Grumble grumble.
I spent some time on the train this morning scratching my head wondering why some perfectly innocent code was failing in protobuf-net; a user had (quite reasonably) reported the issue, and I was investigating...
Now, I'm not usually a mobile developer, so this might be well known to CF developers - but it was news to me! Here's the setup (after taking out lots of stuff that doesn't matter) - see if you can spot the problem:
static void Foo<T>(T[] values)
{
List<Wrapper<T>> list = new List<Wrapper<T>>();
foreach(T value in values)
{
list.Add(new Wrapper<T>(value));
}
list.Sort(delegate (Wrapper<T> x, Wrapper<T> y) {
return x.SomeProp.CompareTo(y.SomeProp);
}); // BOOM!!!
// or even just list.Sort();
}
All it does is wrap the values in a wrapper, add them to a list, and sort them by a property of the wrapper (a simple, field-based property - nothing fancy). As it happens, the same thing happens even with just the regular Sort() [assuming you implement IComparable or the generic counterpart].

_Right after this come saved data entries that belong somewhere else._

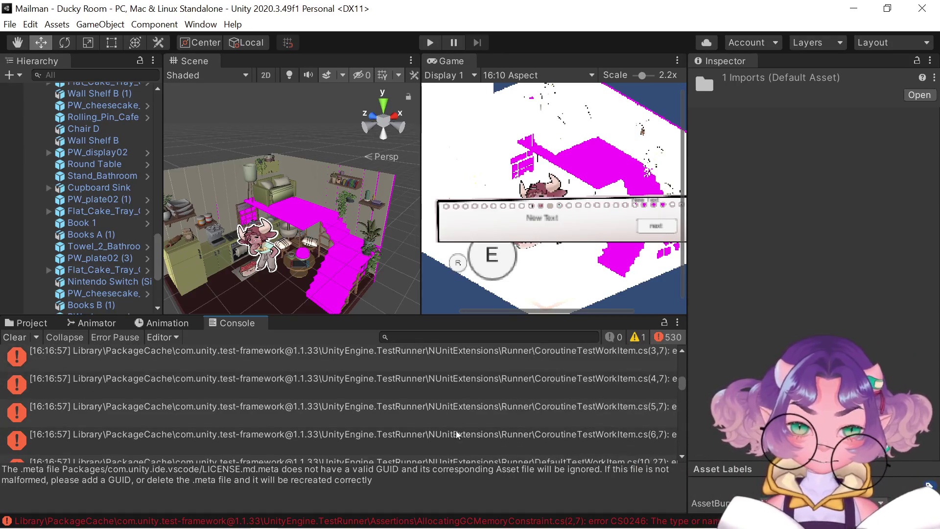
{"action": "mouse_move", "coordinate": [682, 384]}
{"action": "left_mouse_down"}
{"action": "mouse_move", "coordinate": [676, 456]}
{"action": "mouse_move", "coordinate": [663, 380]}
{"action": "mouse_move", "coordinate": [665, 477]}
{"action": "mouse_move", "coordinate": [653, 347]}
{"action": "mouse_move", "coordinate": [689, 480]}
{"action": "mouse_move", "coordinate": [686, 330]}
{"action": "left_mouse_up"}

Looks innocent enough, yes? And it will work in every framework except CF 2.0 - so: can you predict the problem?
It turns out that the CF 2.0 security model is severely, erm.... "interesting" when combined with generics. Even though we don't attempt anything evil via reflection, the above code can throw a MethodAccessException. Well, it was news to me!
The problem is that in CF 2.0, it really, really wants T to be accessible to this method... which means that if Foo and T are in different assemblies, T must be public. Otherwise, even if we don't so much as look sideways at T, the code will fail. And if the type is nested in another type, the containing type must also be public. And so on. Does anybody else smell a fairly large runtime bug here? This pretty much defeats the whole point of "You give me a T (I don't care what), and I know what to do" - with CF 2.0 it is "You give me a T (but please, pretty please, do something that I can't enforce on a constraint), and I might maybe sometimes work without crashing".
The good news is that this is fixed in CF 3.5...
But there you go: if you want to work with generics and library dlls in CF 2.0, then you are probably going to have to make your classes public.